Sunday, November 28, 2010

Jihadism in Portland

Events can sometimes compel one to respond. In this case, the foiling of an attempted attack on a city that I care deeply for and call home has proven to have the sufficient gravitas. My initial feeling was of anger and alarm that someone would undertake a violent plot against Portland's citizens was tempered by almost a sense of schadenfreude as I invisioned the absolute feeling of betrayal and hatred that Mr. Mohamud would have felt in the moment that he realized that he had been set up for months by the FBI. There is something delicious about that moment when it most surely would have dawned on him that rather than harming any of his supposed enemies within the decadent West, he would be spending the rest of his life in a maximum security prison. That thought alone sated any appetite for revenge that may have troubled me.

More importantly, the desire by Mr. Mohamud to inflict death and destruction upon a civilian population, his apparent verve at the knowledge that his actions would likely weigh most heavily upon children is especially chilling. That Portland is a liberal place that, as a whole, has resisted and even protested American Imperialist activities in the Middle East is immaterial. The underlying feeling of wasted life on the part of Mr. Mohamud's is also jarring. Here was a young man, reportedly from a good, upstanding family, in which he was an academic high achiever. He could have done something of good within this community and further helped to make Portland a more multi-cultural understanding place. Instead he decided to reject everything and attempt a nihilistic assault upon this community. That Mr. Mohamud was unable to find common humanity with other Portlanders is deeply sad and speaks to mental illness. It is also sufficiently telling that religious extremism tends to be a vehicle through which the mentally ill can seek justification for their desire, if it exists, to harm the wider population. It is abundantly clear that the ideology that underpinned Mr. Mohamud's action is disgusting but it is also one that requires the dehumanizing of ones victims.
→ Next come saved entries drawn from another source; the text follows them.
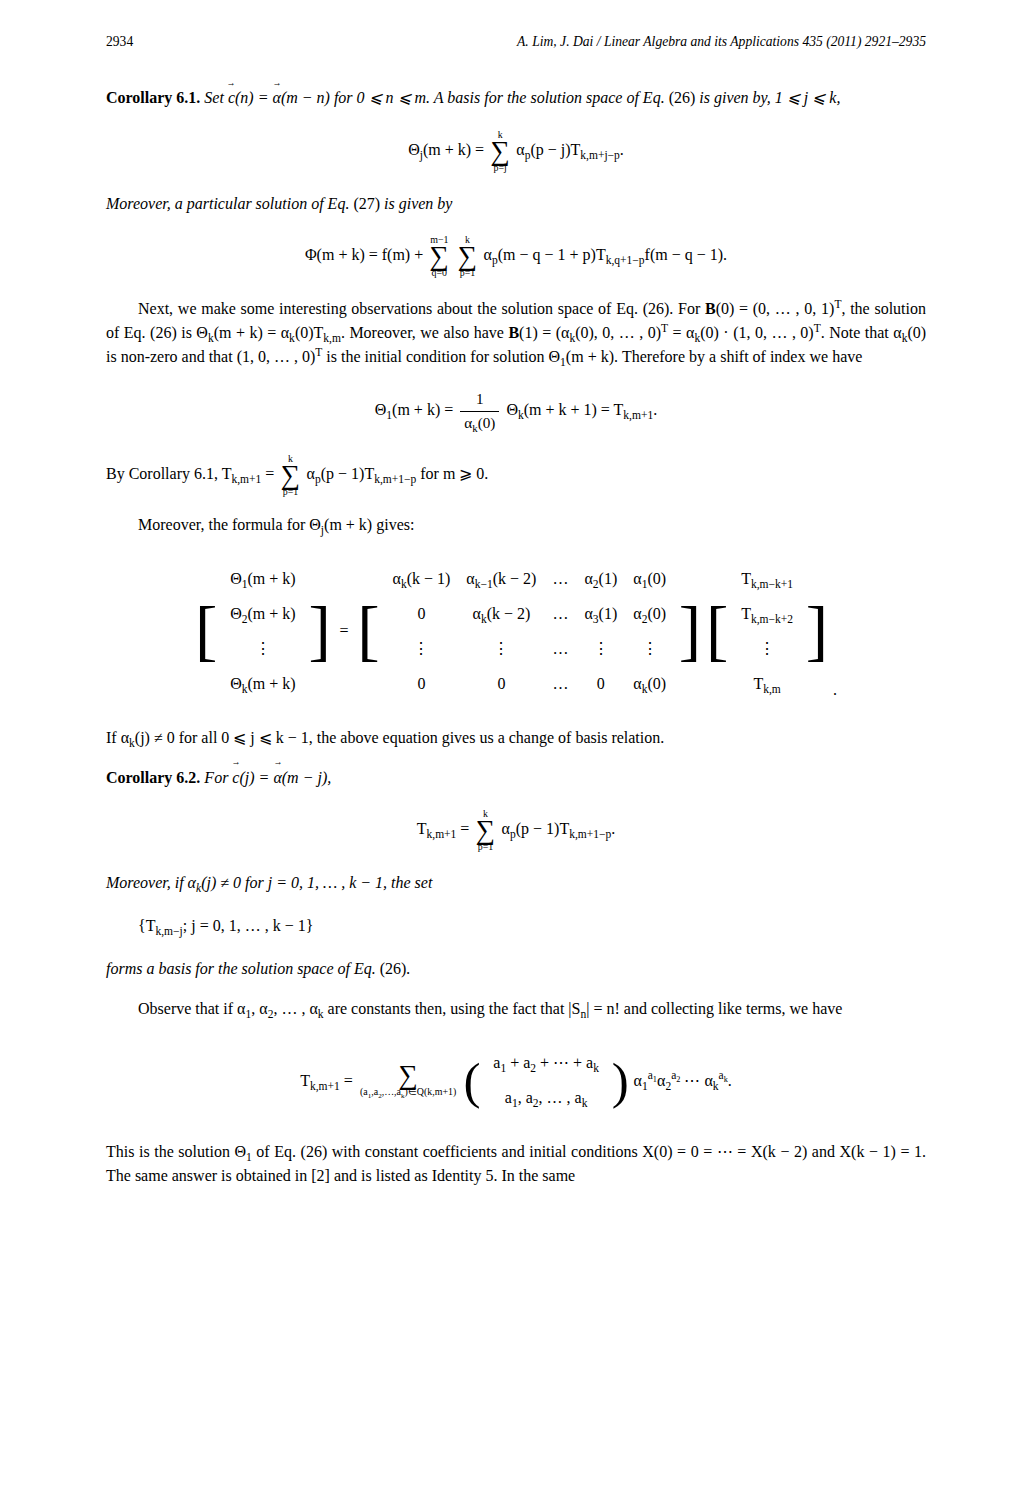2934 A. Lim, J. Dai / Linear Algebra and its Applications 435 (2011) 2921–2935
Corollary 6.1. Set c(n) = α(m − n) for 0 ⩽ n ⩽ m. A basis for the solution space of Eq. (26) is given by, 1 ⩽ j ⩽ k,
Θj(m + k) = k∑p=j αp(p − j)Tk,m+j−p.
Moreover, a particular solution of Eq. (27) is given by
Φ(m + k) = f(m) + m−1∑q=0 k∑p=1 αp(m − q − 1 + p)Tk,q+1−pf(m − q − 1).
Next, we make some interesting observations about the solution space of Eq. (26). For B(0) = (0, … , 0, 1)T, the solution of Eq. (26) is Θk(m + k) = αk(0)Tk,m. Moreover, we also have B(1) = (αk(0), 0, … , 0)T = αk(0) · (1, 0, … , 0)T. Note that αk(0) is non-zero and that (1, 0, … , 0)T is the initial condition for solution Θ1(m + k). Therefore by a shift of index we have
Θ1(m + k) = 1 αk(0) Θk(m + k + 1) = Tk,m+1.
By Corollary 6.1, Tk,m+1 = k∑p=1 αp(p − 1)Tk,m+1−p for m ⩾ 0.
Moreover, the formula for Θj(m + k) gives:
| [ | / Θ 1 (m + k) / / Θ 2 (m + k) / / ⋮ / / Θ k (m + k) / | ] | = | [ | / α k (k − 1) / α k−1 (k − 2) / … / α 2 (1) / α 1 (0) / / 0 / α k (k − 2) / … / α 3 (1) / α 2 (0) / / ⋮ / ⋮ / … / ⋮ / ⋮ / / 0 / 0 / … / 0 / α k (0) / | ] | [ | / T k,m−k+1 / / T k,m−k+2 / / ⋮ / / T k,m / | ] | . |
If αk(j) ≠ 0 for all 0 ⩽ j ⩽ k − 1, the above equation gives us a change of basis relation.
Corollary 6.2. For c(j) = α(m − j),
Tk,m+1 = k∑p=1 αp(p − 1)Tk,m+1−p.
Moreover, if αk(j) ≠ 0 for j = 0, 1, … , k − 1, the set
{Tk,m−j; j = 0, 1, … , k − 1}
forms a basis for the solution space of Eq. (26).
Observe that if α1, α2, … , αk are constants then, using the fact that |Sn| = n! and collecting like terms, we have
| T k,m+1 = | ∑ (a 1 ,a 2 ,…,a k )∈Q(k,m+1) | ( | / a 1 + a 2 + ⋯ + a k / / a 1 , a 2 , … , a k / | ) | α 1 a 1 α 2 a 2 ⋯ α k a k . |
This is the solution Θ1 of Eq. (26) with constant coefficients and initial conditions X(0) = 0 = ⋯ = X(k − 2) and X(k − 1) = 1. The same answer is obtained in [2] and is listed as Identity 5. In the same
It is easy to fall back on the crutch of pretending that we are in some war for civilization, but I don't think that is the case. My views on organized religion tend towards the dim, however, I fear for collective reprisal against Portland Muslims. I hope deeply that things will not come to this. Most are as shocked and appalled as the rest of us, and must now bear the further burden of having their loyalty and integration into this community indefinitely questioned. This is not in any way fair. Indeed, the greatest disservice that Mr. Mohamud did may very well be towards his fellow Muslim immigrants. Those that would undertake the action that Mr. Mohamud planned represent the slenderest of minorities, however fear and shock makes that a nuance that becomes easy to overlook.

One must assign great credit to the FBI. It has emerged that they had been tracking Mr. Mohamud for months and had prevented him from posing any genuine risk to the population long before the attack and for that I am deeply thankful. What should be learned from this is that we are far safer than we believe we are. Our law enforcement agencies managed to pre-empt and track Mr. Mohamud every step of the way, and to effectively disarm him in the planning phases of the attack. The repugnance one feels towards the violence that might have been wrought should not change the way we feel as a society, and indeed, the foiling of this attack reinforces the importance of the public sector both in the provision of services and for it's protection of the population.

Finally, Mr. Mohamud's proposed target of Pioneer Square is especially telling - an urban public space that has served as a point of common dialogue, compassion and exchange. There is enough thoughtfulness, understanding and decency within Portland that I do not feel this thwarted attack will dramatically alter the views of this community. If we let this change us, then Mr. Mohamud's bereft ideology will have triumphed.